December 12 2008
Letter to pastors: Stop complaining about worship songs
Tagged Under : Bob Kauflin, church, Jonathan Dodson, songwriting, the Resurgence, theology, worship
Recently Jonathan Dodson wrote an article at Resurgence talking about why many worship songs about God’s love are cheap. Jonathan’s main complaint is against “Jesus is my boyfriend” worship songs that in his eyes paint at the very least a narrow and more likely inaccurate view of why God loves us. His contention is we must understand the anger and justice of God to fully understand his love and that God is almighty God, not our boyfriend. I agree 100% with what Jonathan says, I don’t think we know God’s love unless we understand grace and to understand that we need to understand justice and how it meets on the cross.
I also agree with Bob Kauflin when he talked about the importance of theology to musicians and songwriters. There are plenty of bad worship songs theologically, there are plenty I won’t play that are good musically but not lyrically. I think most can agree on that point, maybe not the specific criteria since our theology will differ, but at least that there are bad worship songs that shouldn’t be played.
But here’s the trend and attitude that’s bothering me as a worship leader, elder and songwriter and let me put this in big bold letters and address pastors directly.
Dear pastors,
1 song can’t explain every aspect of God’s character
If given the task to write a 4-5 minute worship song of God’s love I’m not going to be able to explain the full story of original sin, God’s wrath, the incarnation, death on the cross and resurrection. It’s just not possible to hit the entire story of scripture in a song. So please stop evaluating each and every song with the entirety of scripture and God’s character as the measuring stick. If given the opportunity you could find theological omission in every song ever written. And if we followed your critique we wouldn’t have any songs to sing.

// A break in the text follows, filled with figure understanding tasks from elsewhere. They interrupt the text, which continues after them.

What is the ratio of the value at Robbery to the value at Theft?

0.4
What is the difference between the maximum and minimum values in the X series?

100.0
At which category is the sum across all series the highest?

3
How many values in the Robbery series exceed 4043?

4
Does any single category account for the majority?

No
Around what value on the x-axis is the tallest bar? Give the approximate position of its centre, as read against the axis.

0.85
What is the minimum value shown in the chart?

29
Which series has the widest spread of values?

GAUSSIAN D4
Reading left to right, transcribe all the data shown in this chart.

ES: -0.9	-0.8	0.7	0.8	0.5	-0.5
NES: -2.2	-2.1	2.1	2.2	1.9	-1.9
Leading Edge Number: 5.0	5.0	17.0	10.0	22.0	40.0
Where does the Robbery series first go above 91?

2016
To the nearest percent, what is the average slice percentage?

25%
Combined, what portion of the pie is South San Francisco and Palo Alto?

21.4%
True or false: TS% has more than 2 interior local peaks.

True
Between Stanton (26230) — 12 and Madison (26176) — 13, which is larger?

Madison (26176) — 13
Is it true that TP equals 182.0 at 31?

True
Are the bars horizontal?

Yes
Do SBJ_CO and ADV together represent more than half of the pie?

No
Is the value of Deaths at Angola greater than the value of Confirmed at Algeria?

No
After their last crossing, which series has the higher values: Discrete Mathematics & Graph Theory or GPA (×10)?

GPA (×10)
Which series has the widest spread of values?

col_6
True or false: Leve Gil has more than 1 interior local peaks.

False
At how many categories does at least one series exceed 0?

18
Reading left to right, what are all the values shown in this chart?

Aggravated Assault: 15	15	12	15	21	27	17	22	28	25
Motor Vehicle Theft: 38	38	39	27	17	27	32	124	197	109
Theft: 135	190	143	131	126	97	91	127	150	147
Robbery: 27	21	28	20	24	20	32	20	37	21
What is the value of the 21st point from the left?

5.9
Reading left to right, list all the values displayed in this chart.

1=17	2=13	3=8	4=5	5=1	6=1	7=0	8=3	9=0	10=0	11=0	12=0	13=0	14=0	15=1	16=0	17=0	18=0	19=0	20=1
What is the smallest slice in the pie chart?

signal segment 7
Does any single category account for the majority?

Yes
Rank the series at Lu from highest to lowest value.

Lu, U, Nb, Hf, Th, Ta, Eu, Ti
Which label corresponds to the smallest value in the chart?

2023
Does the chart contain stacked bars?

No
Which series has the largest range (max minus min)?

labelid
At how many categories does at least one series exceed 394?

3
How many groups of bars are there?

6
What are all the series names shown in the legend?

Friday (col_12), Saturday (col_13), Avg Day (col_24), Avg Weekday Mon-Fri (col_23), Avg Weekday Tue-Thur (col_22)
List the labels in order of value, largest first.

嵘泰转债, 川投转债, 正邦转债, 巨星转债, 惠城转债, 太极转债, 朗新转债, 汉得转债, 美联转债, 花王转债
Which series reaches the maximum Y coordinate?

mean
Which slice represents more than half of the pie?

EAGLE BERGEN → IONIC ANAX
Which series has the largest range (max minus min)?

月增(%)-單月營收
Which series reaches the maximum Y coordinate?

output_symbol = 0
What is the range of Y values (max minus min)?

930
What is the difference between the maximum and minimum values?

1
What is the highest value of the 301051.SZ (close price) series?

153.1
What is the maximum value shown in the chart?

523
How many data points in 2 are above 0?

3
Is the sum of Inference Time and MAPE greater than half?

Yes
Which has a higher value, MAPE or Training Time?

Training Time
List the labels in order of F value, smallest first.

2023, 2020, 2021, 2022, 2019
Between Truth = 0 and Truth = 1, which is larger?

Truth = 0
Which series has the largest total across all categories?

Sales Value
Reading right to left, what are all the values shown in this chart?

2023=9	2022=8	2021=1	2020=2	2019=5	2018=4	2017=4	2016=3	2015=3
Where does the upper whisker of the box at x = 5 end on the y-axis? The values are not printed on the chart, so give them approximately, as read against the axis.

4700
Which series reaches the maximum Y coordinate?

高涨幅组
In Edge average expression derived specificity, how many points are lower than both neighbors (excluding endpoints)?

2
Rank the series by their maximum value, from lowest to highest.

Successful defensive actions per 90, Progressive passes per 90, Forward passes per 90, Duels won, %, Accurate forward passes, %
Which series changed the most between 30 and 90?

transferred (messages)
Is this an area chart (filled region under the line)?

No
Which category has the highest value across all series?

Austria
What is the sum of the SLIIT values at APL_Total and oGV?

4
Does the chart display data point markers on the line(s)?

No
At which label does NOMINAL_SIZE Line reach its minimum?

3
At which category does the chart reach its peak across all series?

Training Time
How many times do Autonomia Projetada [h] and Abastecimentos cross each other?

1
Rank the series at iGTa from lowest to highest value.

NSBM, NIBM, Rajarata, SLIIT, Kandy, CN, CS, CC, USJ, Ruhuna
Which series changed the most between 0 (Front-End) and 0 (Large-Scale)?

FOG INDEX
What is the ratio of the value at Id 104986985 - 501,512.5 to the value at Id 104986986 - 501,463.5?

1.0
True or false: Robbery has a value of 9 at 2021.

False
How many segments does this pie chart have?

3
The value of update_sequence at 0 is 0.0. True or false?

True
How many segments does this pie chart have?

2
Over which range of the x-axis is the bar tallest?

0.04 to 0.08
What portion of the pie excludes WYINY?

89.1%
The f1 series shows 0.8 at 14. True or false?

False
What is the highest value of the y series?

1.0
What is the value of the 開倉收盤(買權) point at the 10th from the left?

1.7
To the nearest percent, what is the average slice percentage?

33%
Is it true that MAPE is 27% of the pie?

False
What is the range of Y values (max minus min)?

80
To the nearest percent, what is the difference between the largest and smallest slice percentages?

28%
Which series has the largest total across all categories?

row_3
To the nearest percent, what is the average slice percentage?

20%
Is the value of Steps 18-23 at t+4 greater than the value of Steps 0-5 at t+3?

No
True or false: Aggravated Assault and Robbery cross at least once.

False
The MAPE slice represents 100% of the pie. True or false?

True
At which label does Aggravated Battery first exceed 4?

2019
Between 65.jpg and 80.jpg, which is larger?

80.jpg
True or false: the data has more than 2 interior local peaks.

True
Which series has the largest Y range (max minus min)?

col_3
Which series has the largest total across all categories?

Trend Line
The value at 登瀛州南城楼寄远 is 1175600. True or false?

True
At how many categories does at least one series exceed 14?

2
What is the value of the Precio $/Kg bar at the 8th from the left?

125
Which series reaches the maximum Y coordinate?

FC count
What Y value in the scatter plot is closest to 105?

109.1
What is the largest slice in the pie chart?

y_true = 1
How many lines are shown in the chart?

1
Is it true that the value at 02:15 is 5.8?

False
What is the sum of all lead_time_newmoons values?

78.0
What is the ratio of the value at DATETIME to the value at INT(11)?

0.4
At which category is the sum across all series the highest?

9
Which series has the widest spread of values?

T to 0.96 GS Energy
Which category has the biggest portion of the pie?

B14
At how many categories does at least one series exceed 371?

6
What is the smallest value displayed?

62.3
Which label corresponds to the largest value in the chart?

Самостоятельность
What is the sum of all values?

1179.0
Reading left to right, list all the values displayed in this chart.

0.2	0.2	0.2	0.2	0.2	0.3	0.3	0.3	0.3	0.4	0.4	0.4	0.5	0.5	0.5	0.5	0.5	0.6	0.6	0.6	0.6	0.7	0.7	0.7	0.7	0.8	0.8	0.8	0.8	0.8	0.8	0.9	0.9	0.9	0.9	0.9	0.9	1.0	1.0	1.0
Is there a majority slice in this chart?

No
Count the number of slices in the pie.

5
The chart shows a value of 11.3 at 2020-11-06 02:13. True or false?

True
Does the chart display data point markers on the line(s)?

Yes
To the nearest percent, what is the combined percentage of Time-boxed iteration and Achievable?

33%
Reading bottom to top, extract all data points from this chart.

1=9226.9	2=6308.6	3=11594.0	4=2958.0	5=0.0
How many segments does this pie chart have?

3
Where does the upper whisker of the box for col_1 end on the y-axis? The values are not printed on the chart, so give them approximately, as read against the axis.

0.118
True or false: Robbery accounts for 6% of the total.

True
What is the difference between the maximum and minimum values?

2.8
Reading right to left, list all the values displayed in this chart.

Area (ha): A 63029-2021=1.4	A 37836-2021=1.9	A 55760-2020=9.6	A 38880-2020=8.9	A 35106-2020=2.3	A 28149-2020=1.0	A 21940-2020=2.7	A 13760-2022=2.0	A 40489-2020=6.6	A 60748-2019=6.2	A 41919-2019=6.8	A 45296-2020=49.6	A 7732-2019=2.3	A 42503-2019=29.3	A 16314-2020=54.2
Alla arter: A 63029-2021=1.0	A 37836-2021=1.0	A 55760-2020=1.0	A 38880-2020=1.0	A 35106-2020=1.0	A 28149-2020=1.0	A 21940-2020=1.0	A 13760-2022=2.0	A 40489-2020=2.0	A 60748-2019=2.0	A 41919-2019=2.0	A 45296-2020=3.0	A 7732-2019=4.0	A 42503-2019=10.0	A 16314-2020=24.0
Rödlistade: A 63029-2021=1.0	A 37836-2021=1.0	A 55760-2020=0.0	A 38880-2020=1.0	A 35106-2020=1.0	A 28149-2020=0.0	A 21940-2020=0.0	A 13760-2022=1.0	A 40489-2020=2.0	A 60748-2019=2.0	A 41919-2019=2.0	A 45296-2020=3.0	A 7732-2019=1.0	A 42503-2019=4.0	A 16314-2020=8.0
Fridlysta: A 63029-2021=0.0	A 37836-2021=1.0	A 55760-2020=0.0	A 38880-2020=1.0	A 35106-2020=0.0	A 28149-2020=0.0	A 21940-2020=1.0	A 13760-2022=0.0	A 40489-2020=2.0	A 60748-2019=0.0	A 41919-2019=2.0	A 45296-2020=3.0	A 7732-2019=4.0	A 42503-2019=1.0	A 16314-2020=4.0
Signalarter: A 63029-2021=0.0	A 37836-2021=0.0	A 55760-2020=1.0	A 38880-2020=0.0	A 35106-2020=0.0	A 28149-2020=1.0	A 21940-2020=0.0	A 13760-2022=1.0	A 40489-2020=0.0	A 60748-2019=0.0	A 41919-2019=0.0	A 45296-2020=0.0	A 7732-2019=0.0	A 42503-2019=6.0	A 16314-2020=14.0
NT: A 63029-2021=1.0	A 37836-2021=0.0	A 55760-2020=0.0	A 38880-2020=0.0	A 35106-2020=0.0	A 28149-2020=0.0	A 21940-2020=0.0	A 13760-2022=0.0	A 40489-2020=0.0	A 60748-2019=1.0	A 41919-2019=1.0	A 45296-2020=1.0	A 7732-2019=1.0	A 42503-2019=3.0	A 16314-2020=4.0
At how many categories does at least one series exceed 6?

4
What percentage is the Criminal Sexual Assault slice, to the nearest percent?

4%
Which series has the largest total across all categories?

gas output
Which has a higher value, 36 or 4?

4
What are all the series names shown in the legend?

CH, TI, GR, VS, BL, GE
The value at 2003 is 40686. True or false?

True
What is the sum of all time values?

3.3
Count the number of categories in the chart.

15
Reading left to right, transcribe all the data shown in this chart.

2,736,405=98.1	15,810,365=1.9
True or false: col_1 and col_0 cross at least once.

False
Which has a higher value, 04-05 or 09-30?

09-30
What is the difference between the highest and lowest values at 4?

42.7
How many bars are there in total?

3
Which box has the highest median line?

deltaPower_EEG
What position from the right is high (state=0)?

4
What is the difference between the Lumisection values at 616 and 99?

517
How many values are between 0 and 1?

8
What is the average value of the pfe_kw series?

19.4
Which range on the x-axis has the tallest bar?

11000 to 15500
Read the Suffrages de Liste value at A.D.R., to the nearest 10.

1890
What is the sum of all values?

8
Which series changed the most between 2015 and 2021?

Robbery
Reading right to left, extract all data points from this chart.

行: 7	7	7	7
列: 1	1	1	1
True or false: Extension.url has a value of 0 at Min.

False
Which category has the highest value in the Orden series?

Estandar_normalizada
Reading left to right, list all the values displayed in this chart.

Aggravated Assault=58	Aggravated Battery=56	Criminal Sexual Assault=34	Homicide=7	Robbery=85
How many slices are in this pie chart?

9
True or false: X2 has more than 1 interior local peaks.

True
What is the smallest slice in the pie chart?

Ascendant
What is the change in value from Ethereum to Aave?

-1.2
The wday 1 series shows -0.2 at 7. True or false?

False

I don’t have 45 minutes to go through each hermeneutic method, to explore the greek and hebrew texts and talk about the historical and cultural context inside my song. I know you do every Sunday at your pulpit as you should, that’s what we need you for, to guide, teach and encourage us theologically. But I as a worship leader and songwriter operate under different restrictions, many shared but many not.
Totality of the worship song rotation should bring theological context
Each individual song will only illuminate a very narrow aspect of God’s character, it will direct our worship in a way that seems theologically narrow when viewed in isolation. Just as if I took a 4-5 minute segment of your sermon it may seem theologically narrow. I know you guys complain about You Tube videos taking you out of context, yet you frequently turn around and do the same to your worship leaders.
Let worship leaders build a rotation of worship songs that glorify and exalt Jesus in different ways, all for who He is that together gives the body a faithful representation of Christ and his church. If you think you need a song that talks about justice, don’t tear down the songs about mercy, just have your worship leader write or introduce a song about justice. The problem isn’t too many songs about mercy and grace, it’s too few about justice and propitiation. (there aren’t too many poetic ways to rhyme with propitiation, that may be why)
In conclusion, elders, pastors, theologians, work with your worship pastors, encourage them, pray for them, give them ideas on new songs that will fill in the theological gaps of your worship. Stop making fun of all the songs and let’s write more good ones. Being a critic is cheap, being a faithful artist is challenging and worship leaders need your support.